We left the next day at crazy o'clock in the morning and slept all the way in the 4WD on the way to the ferry at Paraa. The Nile flow at the ferry crossing is still very fast and there is a lot of froth on the Nile there from the torrent of Murchison Falls several kilometres upstream.

We crossed the Nile and went on a game drive and saw baboons, giraffes, lions, elephants, heartbeast, gazelles, buffalo and more. We enjoyed some lunch in a lovely setting and set off again, this time for a boat ride along the Nile. We saw buffalo, hippos and crocs and also a fish eagle. The boat took us to Murchison Falls and Chris an I were lucky because, although the boat was full of people, we were the only two getting off to do the walk to the top of the falls.
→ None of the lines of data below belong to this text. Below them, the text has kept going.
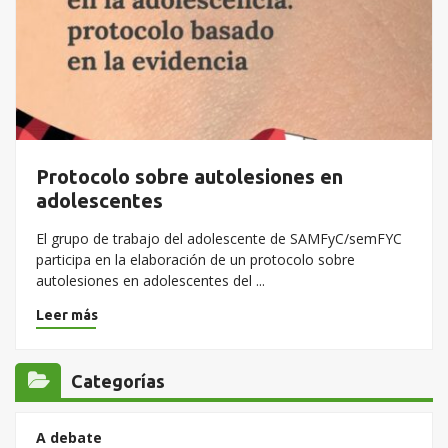
Protocolo sobre autolesiones en
adolescentes
El grupo de trabajo del adolescente de SAMFyC/semFYC
participa en la elaboración de un protocolo sobre
autolesiones en adolescentes del ...
Leer más
Categorías
A debate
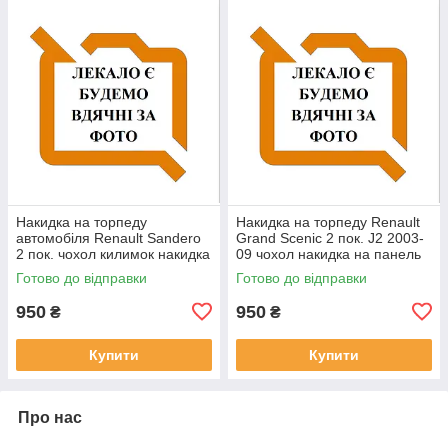
Накидка на торпеду
Накидка на торпеду Renault
автомобіля Renault Sandero
Grand Scenic 2 пок. J2 2003-
2 пок. чохол килимок накидка
09 чохол накидка на панель
на панель приладів Рено
приладів Рено Гранд Скенік
Готово до відправки
Готово до відправки
Сандеро
950
950
₴
₴
Купити
Купити
Про нас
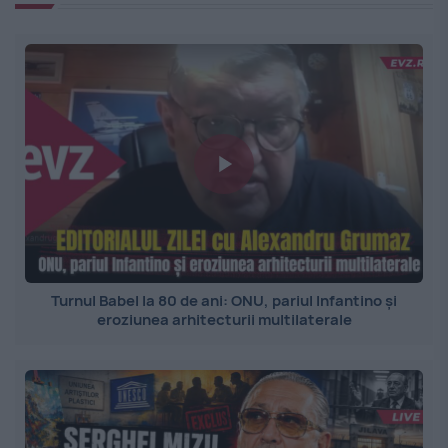
Turnul Babel la 80 de ani: ONU, pariul Infantino și
eroziunea arhitecturii multilaterale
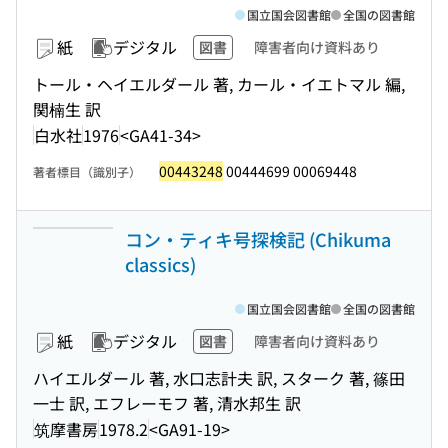
国立国会図書館
全国の図書館
紙
デジタル
図書
障害者向け資料あり
トール・ヘイエルダール 著, カール・イエトマル 編,
関楠生 訳
白水社
1976
<GA41-34>
00443248
00444699 00069448
著者標目（識別子）
コン・ティキ号探検記 (Chikuma
classics)
国立国会図書館
全国の図書館
紙
デジタル
図書
障害者向け資料あり
ハイエルダール 著, 水口志計夫 訳, スターク 著, 篠田
一士 訳, エフレーモフ 著, 清水邦生 訳
筑摩書房
1978.2
<GA91-19>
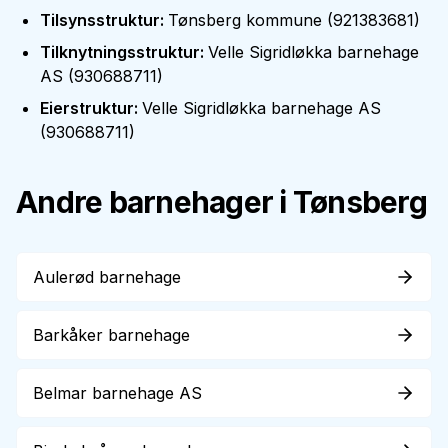
Tilsynsstruktur
:
Tønsberg kommune
(
921383681
)
Tilknytningsstruktur
:
Velle Sigridløkka barnehage
AS
(
930688711
)
Eierstruktur
:
Velle Sigridløkka barnehage AS
(
930688711
)
Andre barnehager i
Tønsberg
Aulerød barnehage
Barkåker barnehage
Belmar barnehage AS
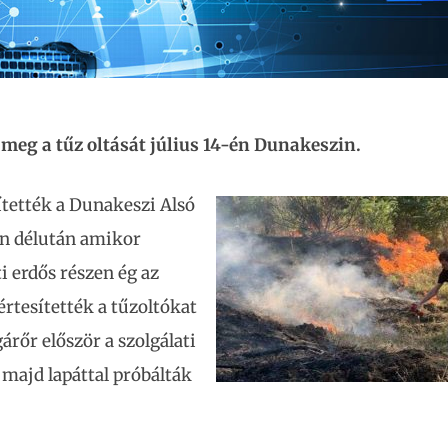
 meg a tűz oltását július 14-én Dunakeszin.
ítették a Dunakeszi Alsó
-én délután amikor
i erdős részen ég az
rtesítették a tűzoltókat
árőr először a szolgálati
 majd lapáttal próbálták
So we took our leisurely time and enjoyed the walk. We got great views of the falls which are pretty spectacular to say the least. It is a section where the huge river that is the Victoria Nile goes through a gorge that is only 6m wide. So it is extremely fast and furious. There was a small offshoot created naturally over a hundred years ago due to the pressure of so much water going through such a small space. The offshoot created another waterfall called Uhuru Falls. Uhuru Falls is actually a beautiful waterfall in its own right but it is overshadowed by the spectacle that is Murchison Falls. We got to the top of Murchison Falls and sat right at the top to enjoy our packed lunch and melted Mars Bar and Dairy Milk and look at the white water only a couple of metres from us as it throws itself from side to side in the narrow gorge.

Eventually we had to leave as it was dusk and we had to get all the way back to Masindi. in the dark. Our ride home was disrupted slightly when we hit a cow while travelling at 60km/hr. Luckily cow and us were unharmed. But we had to try to sort out who was to pay for the damage to the vehicle with the local village head guy. So that took a bit of time. But soon enough it was sorted (not to our driver's favour) and we were home to Masindi shortly afterwards.

The next day we caught the bus back to Kampala. The trip was made interesting for me by the news from Australia that my best friend had given birth to a baby boy (weird for me because I hadn't even seen her pregnant) which was great and both mother and newborn son were healthy (and still are).

We had one last night in Kampala and then took my favourite bus ride back to Arusha, highlights being: the bumps, being stopped at a road block for 3 hours and not being able to get off the bus and me needing to go to the toilet for 8 hours. But then all was better after Nairobi and Chris and I were singing our way across the border back into Tanzania. So I got back to Arusha late morning and farewelled Chris so that he could enjoy another 9 hours on the bus until he reached Dar es salaam.